For Parks and Resorts, which owns Gröna Lund, Kolmården, Furuvik and Skara Sommarland, the message has enormous consequences.

“As societies open up more and more, we have for a long time been preparing to open with restrictions in line with the recommendations, just as has been done in neighbouring countries. I really believed that we should be open,” the group's CEO Christer Fogelmarck said.

“My thoughts go to the thousands of young people who will now not get their summer jobs. The Parks and Resorts Group now expects to lose one billion kronor in sales this year,” says Christer Fogelmarck.

Julia Vasilis, information manager at the Liseberg amusement park in Gothenburg, described the decision as “surprising, frustrating and sad.”

“During the spring and early summer, in anticipation of an announcement [allowing theme parks to reopen], risk analyses have been conducted and a number of measures have been taken to reduce the risk of infection. Everything from fewer visitors, to digital queues and different hygiene measures,” she said.
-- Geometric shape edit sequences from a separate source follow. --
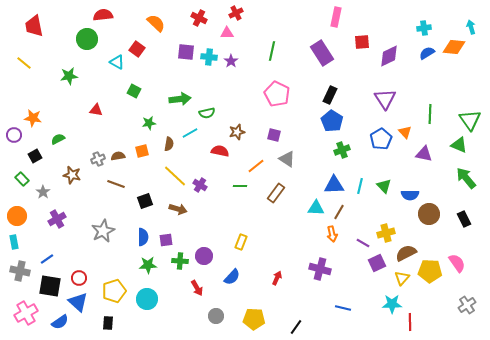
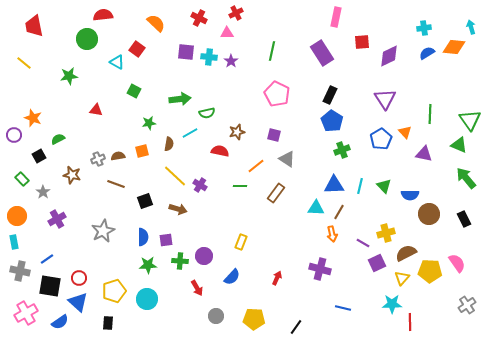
orange star at (33, 118): rotated 12 degrees clockwise
black square at (35, 156): moved 4 px right
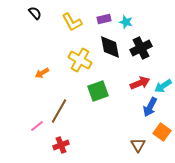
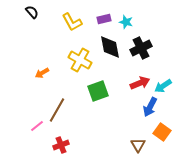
black semicircle: moved 3 px left, 1 px up
brown line: moved 2 px left, 1 px up
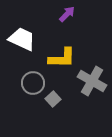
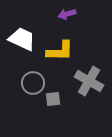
purple arrow: rotated 150 degrees counterclockwise
yellow L-shape: moved 2 px left, 7 px up
gray cross: moved 3 px left
gray square: rotated 35 degrees clockwise
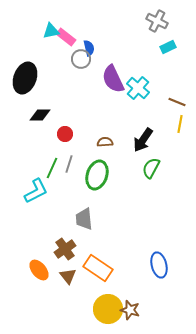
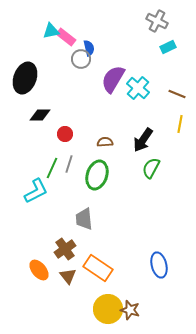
purple semicircle: rotated 56 degrees clockwise
brown line: moved 8 px up
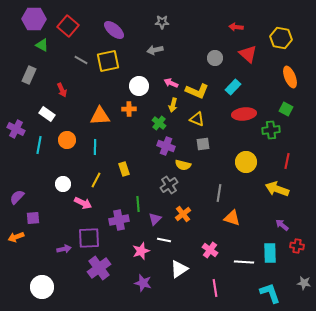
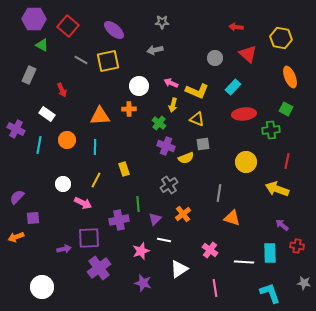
yellow semicircle at (183, 165): moved 3 px right, 7 px up; rotated 35 degrees counterclockwise
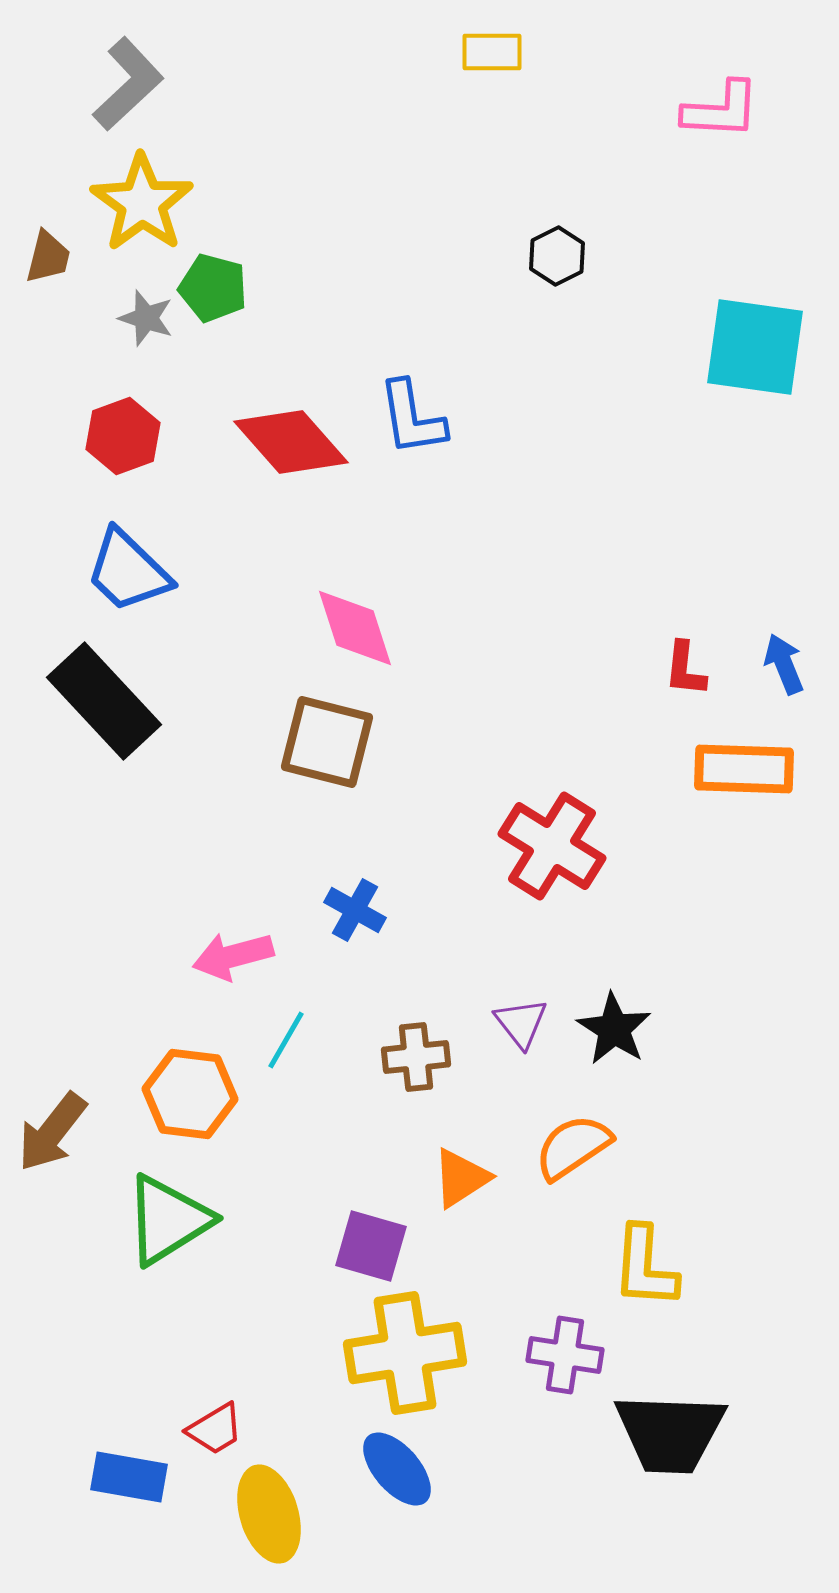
“We have taken enormous steps and believe that we can open safely. All other countries in Europe have an opening plan for theme parks, we thought we would get a positive message too. This was not what we expected.”

Not all amusement parks have been affected in the same way, as it depends on the capacity and the way that the site is run. Zoos are not covered by the Ordinance Act which sets to the 50-person limit.

This means that for example Kolmården Wildlife Park is open to visitors with a limited number of tickets available per day, as is Astrid Lindgren's World in Småland, and the Furuvik zoo and amusement park in Gävleborg, but all these sites have introduced restrictions, social distancing measures, and updated their hygiene routines.

Interior Minister Mikael Damberg said he understood the difficulties facing the industry, but that the theme parks were not alone in this, and he pointed to government aid for crisis-hit businesses.

“We have implemented a large financial support package to reach many businesses that are affected. Clearly, we understand that these are sectors that have suffered severely throughout the pandemic due to the 50-person limit,” said Damberg.